In this study published in the Journal of Cystic Fibrosis in February 2016, Patrick Flume et al discuss a Phase III trial assessing the effectiveness of levofloxacin inhaled solution in cystic fibrosis patients.

Cystic fibrosis lung disease is characterized by chronic respiratory tract infection with multiple bacterial species frequently dominated by Pseudomonas aeruginosa, which has been associated with accelerated lung disease progression, increased morbidity, and decreased survival.

For patients with cystic fibrosis, the use of inhaled antibiotics has become the standard of care to suppress chronic Pseudomonas airways infection. There are limited antibiotic options formulated and approved for inhaled use, and because antibiotic efficacies attenuate over time, additional inhaled antibiotic classes are needed. Levofloxacin inhalation solution is a fluoroquinolone in development for management of chronic P. aeruginosa airways infection in patients with cystic fibrosis.

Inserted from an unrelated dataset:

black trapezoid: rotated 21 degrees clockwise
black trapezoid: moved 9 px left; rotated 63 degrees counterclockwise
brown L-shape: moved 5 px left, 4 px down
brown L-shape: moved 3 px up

This study was a multinational, randomized, double-blinded study comparing levofloxacin inhalation solution and placebo over 28 days in cystic fibrosis patients at least 12 years old who have chronically suffered with P. aeruginosa infection. The primary end point was time to exacerbation.  Forced expiratory volume and patient-reported quality of life were among secondary endpoints.

Baseline demographics were similar, although significantly more patients randomized to the levofloxacin inhalation solution group had experienced multiple exacerbations in the year prior to study entry.

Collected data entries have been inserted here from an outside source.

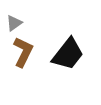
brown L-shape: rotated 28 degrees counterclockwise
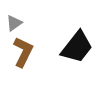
black trapezoid: moved 9 px right, 7 px up
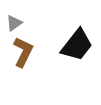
black trapezoid: moved 2 px up
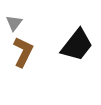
gray triangle: rotated 18 degrees counterclockwise
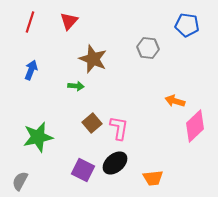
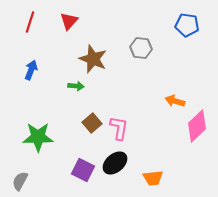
gray hexagon: moved 7 px left
pink diamond: moved 2 px right
green star: rotated 12 degrees clockwise
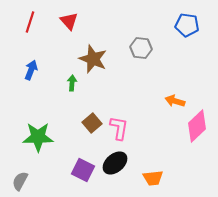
red triangle: rotated 24 degrees counterclockwise
green arrow: moved 4 px left, 3 px up; rotated 91 degrees counterclockwise
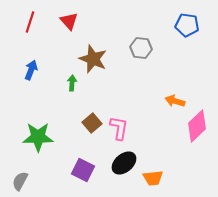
black ellipse: moved 9 px right
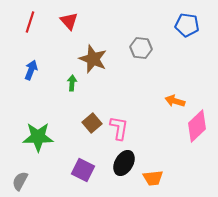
black ellipse: rotated 20 degrees counterclockwise
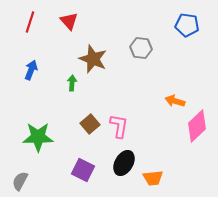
brown square: moved 2 px left, 1 px down
pink L-shape: moved 2 px up
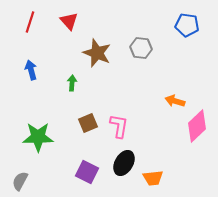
brown star: moved 4 px right, 6 px up
blue arrow: rotated 36 degrees counterclockwise
brown square: moved 2 px left, 1 px up; rotated 18 degrees clockwise
purple square: moved 4 px right, 2 px down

There was no statistically significant difference in protocol-defined pulmonary exacerbations between treatment arms.

Relative change in forced expiratory volume from baseline was significantly greater for patients using levofloxacin inhalation solution compared to those randomized to placebo (p = .01). Levofloxacin inhalation solution was well-tolerated, with dysguesia the most frequent adverse event.

Levofloxacin inhalation solution demonstrated clinical efficacy by a reduction in bacterial density and an increase in lung function. Although it did not meet its primary endpoint of reduction in exacerbations overall, in those patients with a prior history of frequent exacerbations, it may also increase the time to antibiotic treatment for pulmonary exacerbations. Given its proven safety and tolerability record, levofloxacin inhalation solution demonstrates promise as a therapy for some patients with cystic fibrosis and chronic P. aeruginosa infection of the airways and is currently approved in the EU and Canada.